What was your inspiratio­n for Thrive?

At the time, you had trusted retailers like Whole Foods, who weren’t accessible to most people. And then you got the convention­al retailers who were starting to have more organic offerings. And if you are new to the category, you’re trying to figure out, “Where do I start?” We really want to make it simple and easy. That meant getting the prices down, but it also meant curating the catalog. So instead of having 40 almond butters, let’s have four.

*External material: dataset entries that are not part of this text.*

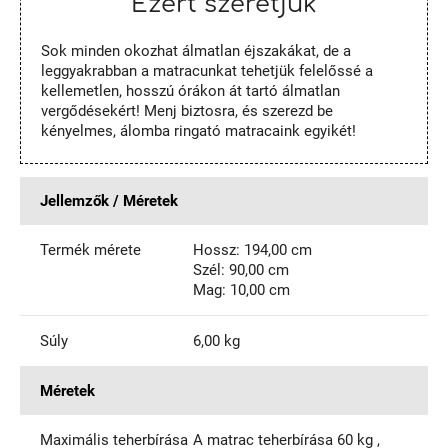
Ezért szeretjük
Sok minden okozhat álmatlan éjszakákat, de a
leggyakrabban a matracunkat tehetjük felelőssé a
kellemetlen, hosszú órákon át tartó álmatlan
vergődésekért! Menj biztosra, és szerezd be
kényelmes, álomba ringató matracaink egyikét!
Jellemzők / Méretek
Termék mérete
Hossz: 194,00 cm
Szél: 90,00 cm
Mag: 10,00 cm
Súly
6,00 kg
Méretek
Maximális teherbírása
A matrac teherbírása 60 kg ,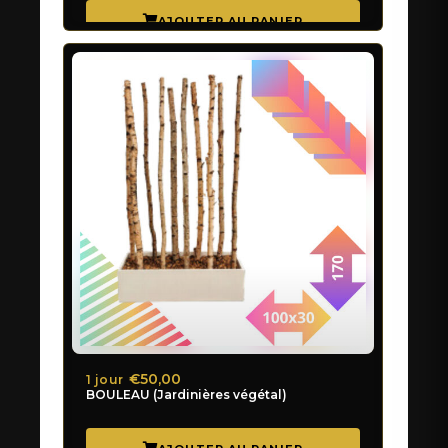
€50,00
1 jour
BOULEAU (Jardinières végétal)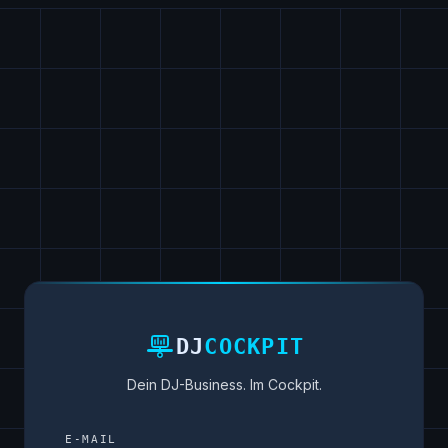
DJ
COCKPIT
Dein DJ-Business. Im Cockpit.
E-MAIL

What’s your business model?

We charge $60 annually. You pay it one-time upfront. It gives you access to the site the entire year, and then we price at basically wholesale prices so we are making very little money— if any — on the products we sell, passing on all the savings to our members. Our business makes money on the membership fees. Costco was the natural touchstone for us.

What’s a big trend in food?

Simplifica­tion, fewer ingredient­s. We’re always trying to remove ingredient­s from products.

Aren’t you threatened by Amazon’s purchase of Whole Foods?

Amazon is going after a different opportunit­y, which is to pull Whole Foods to the mainstream. What we want to do is pull the mainstream to us by standing for something that is real and stems from our values.

What’s next?

One of our big goals over the next one to three years is to become a more complete solution. We will be expanding our frozen assortment­s. We’re launching a clean wine program.